***** Exercise material
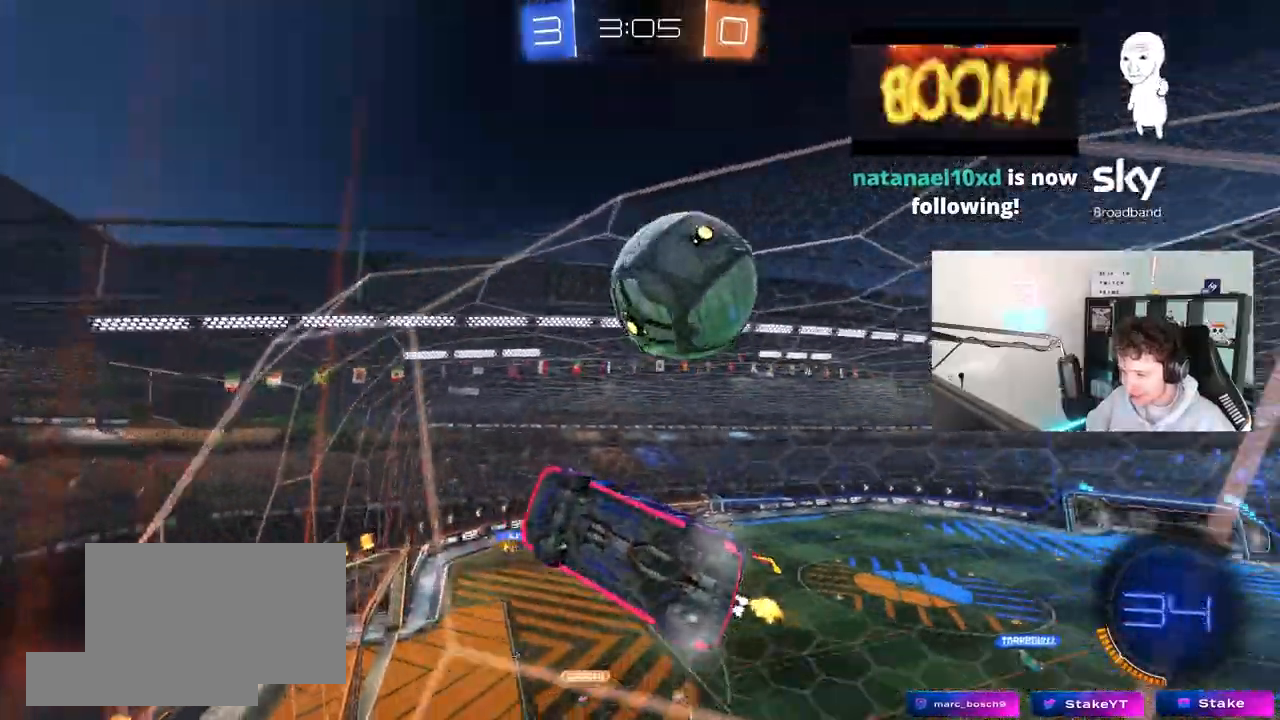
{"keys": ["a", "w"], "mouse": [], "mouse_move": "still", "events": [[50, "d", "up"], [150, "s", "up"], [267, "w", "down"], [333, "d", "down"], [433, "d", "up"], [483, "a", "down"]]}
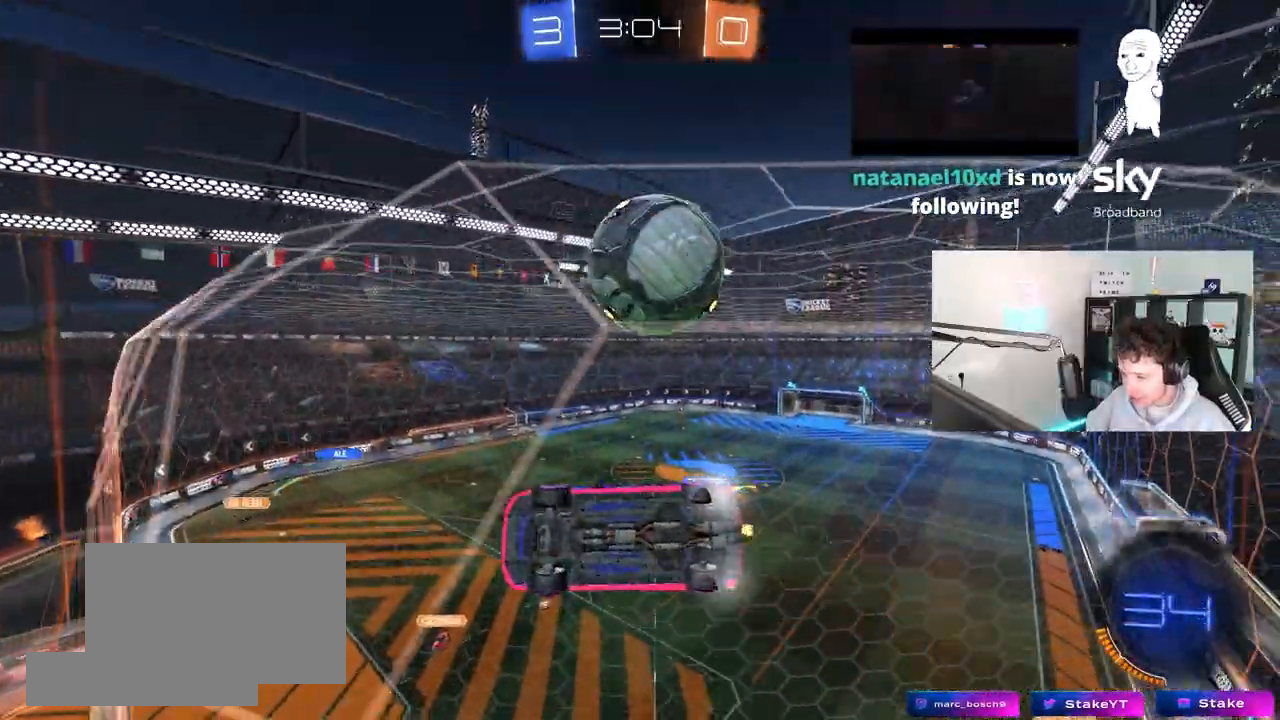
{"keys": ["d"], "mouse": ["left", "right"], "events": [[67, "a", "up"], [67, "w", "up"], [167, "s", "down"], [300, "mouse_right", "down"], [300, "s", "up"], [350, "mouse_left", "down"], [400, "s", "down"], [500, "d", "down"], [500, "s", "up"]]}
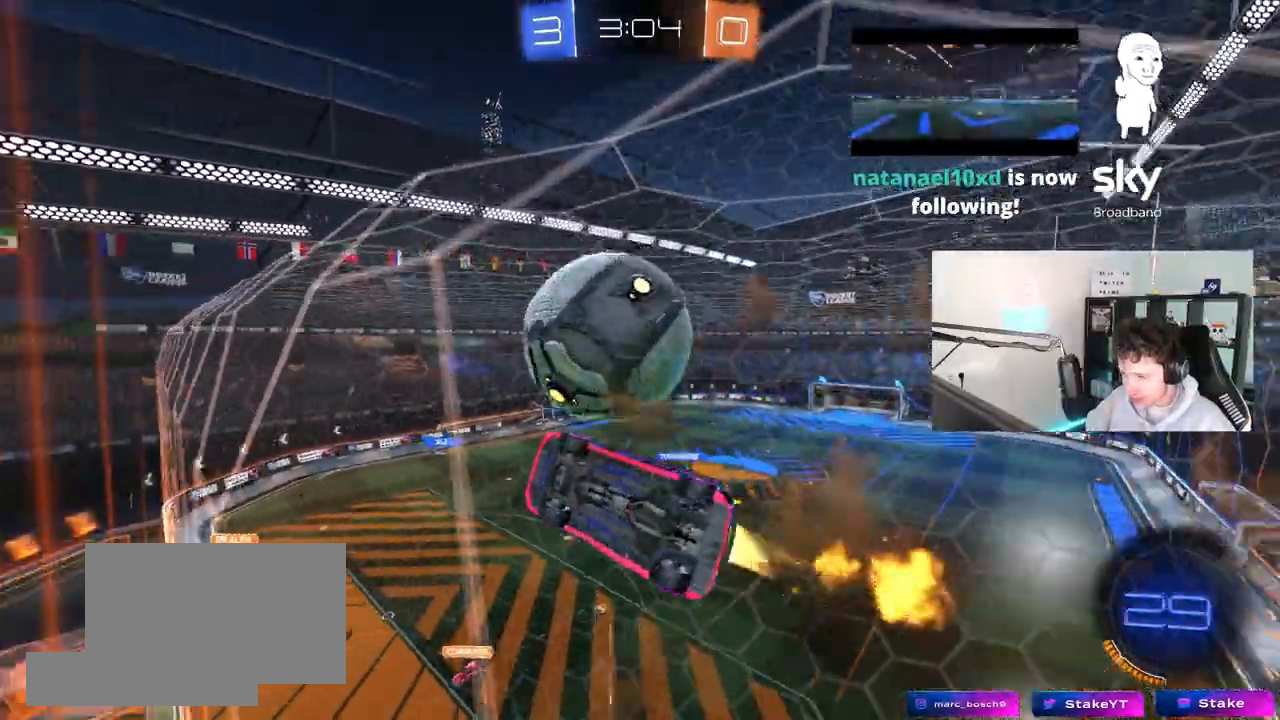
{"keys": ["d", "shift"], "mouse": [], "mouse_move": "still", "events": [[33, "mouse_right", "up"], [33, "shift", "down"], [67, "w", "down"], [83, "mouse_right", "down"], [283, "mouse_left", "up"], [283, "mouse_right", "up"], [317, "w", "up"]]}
**********
***** Exercise material
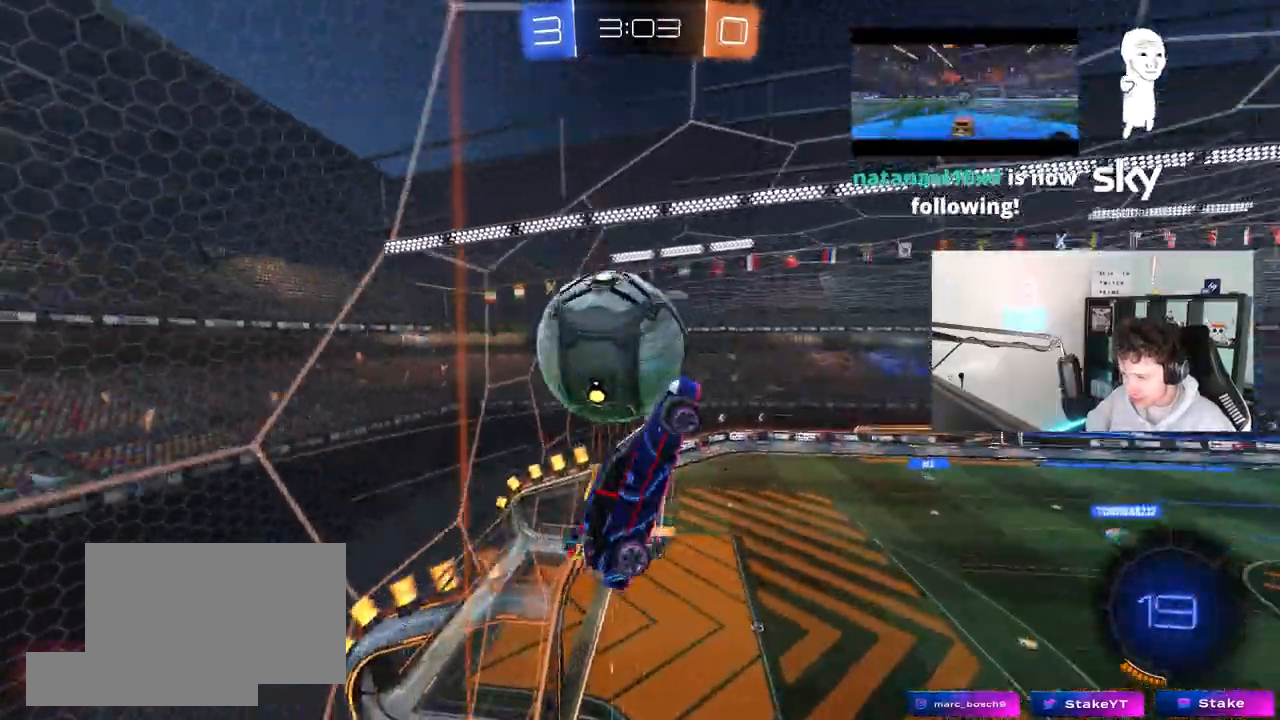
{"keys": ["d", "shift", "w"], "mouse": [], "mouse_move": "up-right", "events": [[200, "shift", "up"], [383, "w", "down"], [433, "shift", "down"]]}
**********
***** Exercise material
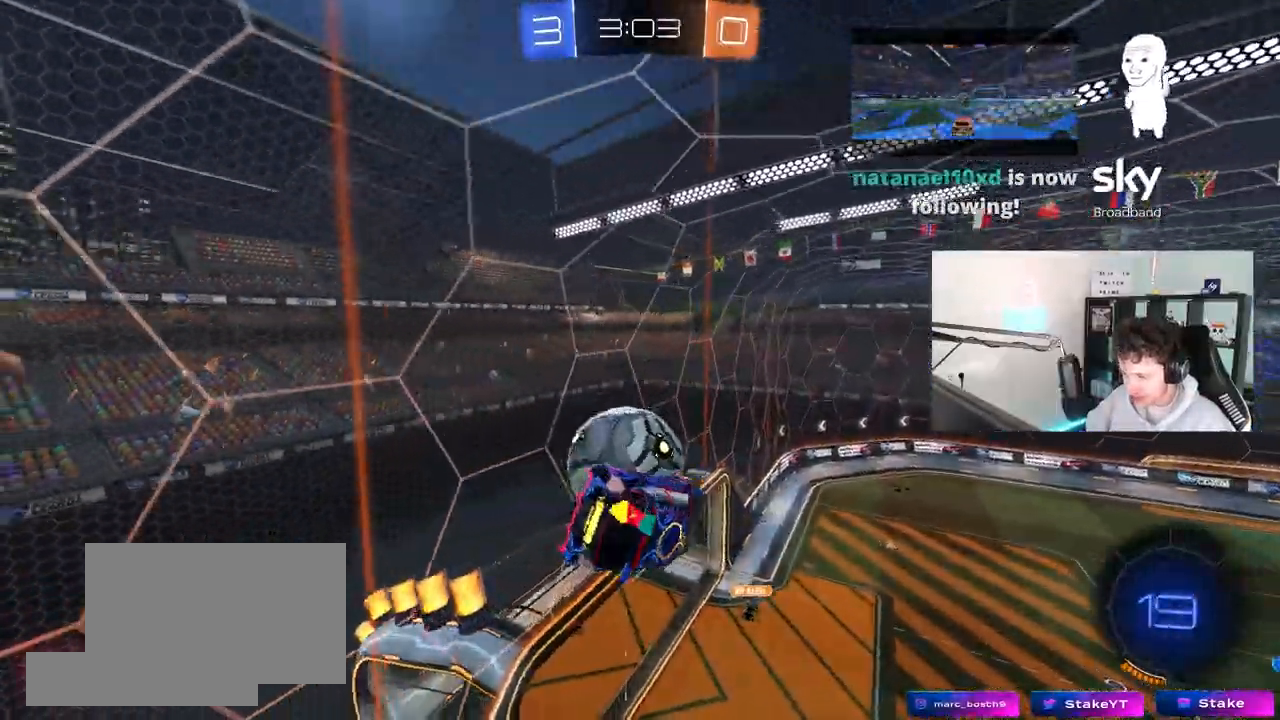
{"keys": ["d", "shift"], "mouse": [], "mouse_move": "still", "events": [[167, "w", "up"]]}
**********
== What the exercise asks ==
Every line containing the string "still" is required; copy each such line from the data.

== Solution below ==
{"keys": ["a", "w"], "mouse": [], "mouse_move": "still", "events": [[50, "d", "up"], [150, "s", "up"], [267, "w", "down"], [333, "d", "down"], [433, "d", "up"], [483, "a", "down"]]}
{"keys": ["d", "shift"], "mouse": [], "mouse_move": "still", "events": [[33, "mouse_right", "up"], [33, "shift", "down"], [67, "w", "down"], [83, "mouse_right", "down"], [283, "mouse_left", "up"], [283, "mouse_right", "up"], [317, "w", "up"]]}
{"keys": ["d", "shift"], "mouse": [], "mouse_move": "still", "events": [[167, "w", "up"]]}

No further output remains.